A number of noteworthy structural and functional changes occur in the brain of anorexia patients. For example, grey matter deficits in brain areas involved in emotion, motivation, and goal-directed behavior have been reported. A neuronal system of particular impact in the neurobiology of anorexia is the serotoninergic system. Serotonin plays a role in a number of symptoms and behaviors typical of the condition, including obsessive behaviors, anxiety, impulse control, attention, and mood. Serotonin is also involved in regulating feeding behavior, including meal size and eating rate, having predominantly inhibitory actions.
Decreased grey matter volumes have also been reported in structures involved in the regulation of dopamine. Dopamine also plays an important role in eating behaviors, motivation, reinforcing behavior, and reward, which are also compromised in anorexia.
The restrictive eating behaviors associated with anorexia may therefore result from an imbalance between inhibitory and reward systems, which leads to a shift to compulsive behaviors.
These structural changes frequently observed in the brains of individuals with anorexia are generally thought to reflect the effects of malnutrition and starvation. Cerebral changes have been found to correlate with weight loss, and the reversal of these changes has also been found to correlate with the normalization of body weight.
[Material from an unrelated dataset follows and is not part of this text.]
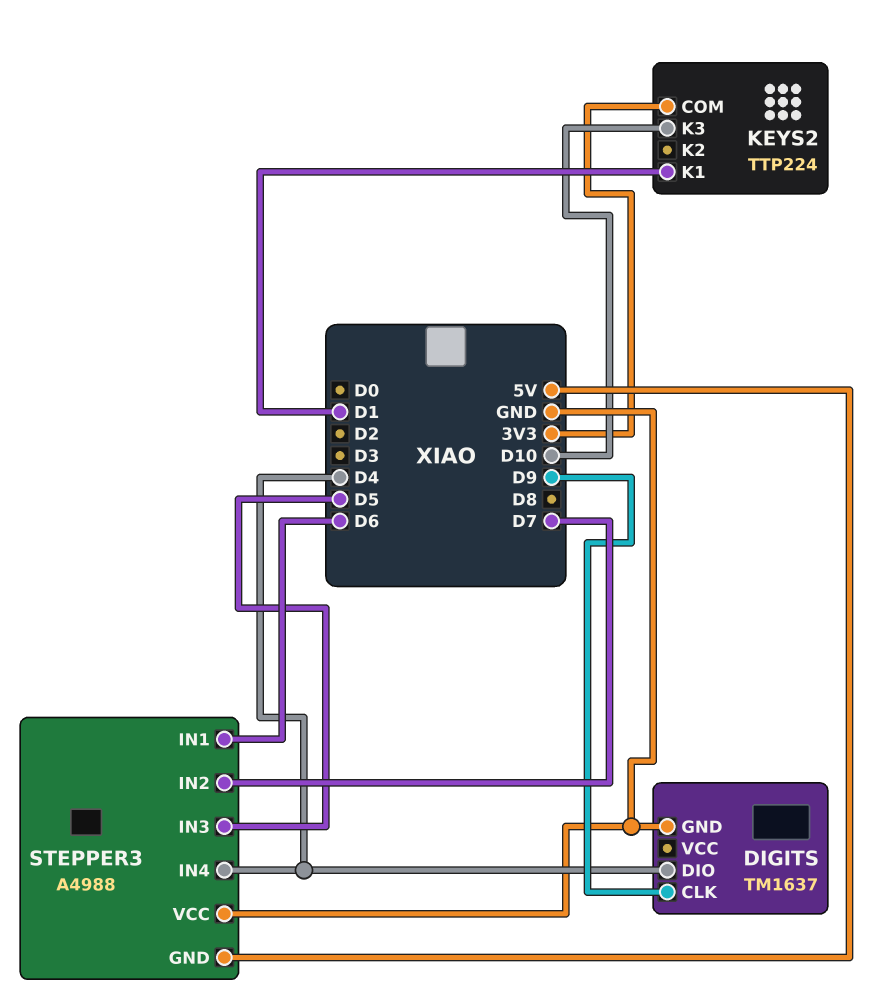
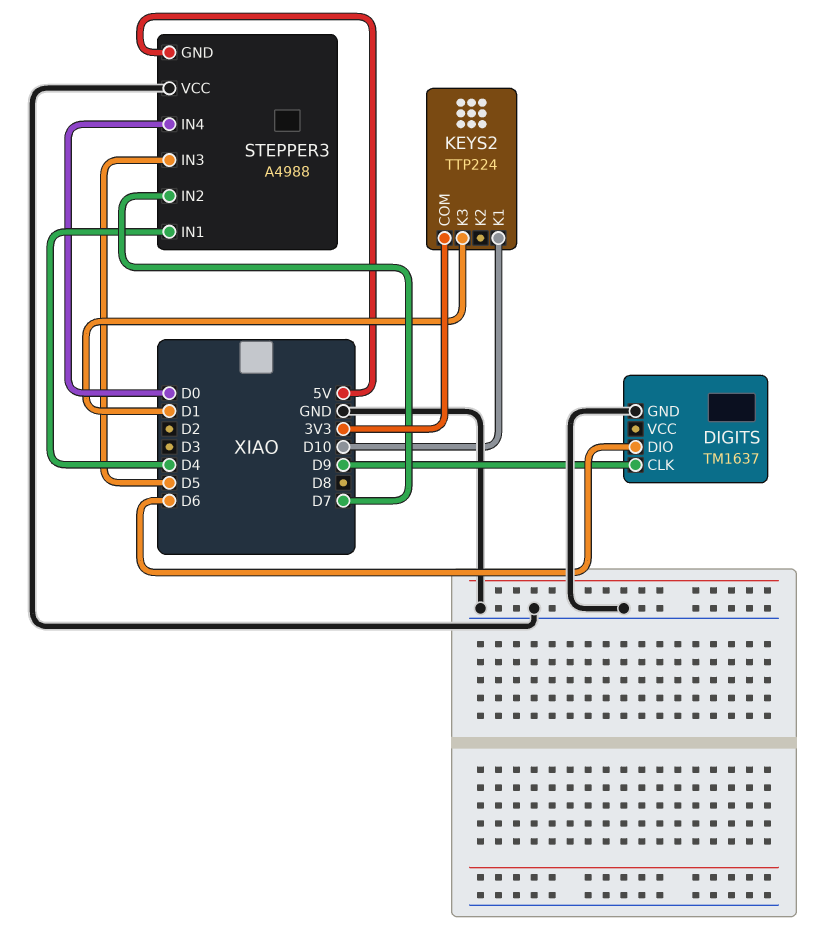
DIGITS pin DIO: D4 -> D6
KEYS2 pin K1: D1 -> D10
KEYS2 pin K3: D10 -> D1
STEPPER3 pin IN1: D6 -> D4
STEPPER3 pin IN4: D4 -> D0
Still, some of these effects persist following weight recovery.
Therefore, a major question in anorexia research is whether these structural changes are consequence of the disease, due to the effects of starvation, or whether they are a cause that contributes to the development of the illness. Further research on the neurobiology of anorexia nervosa will be needed to clarify these issues and to establish more effective treatments.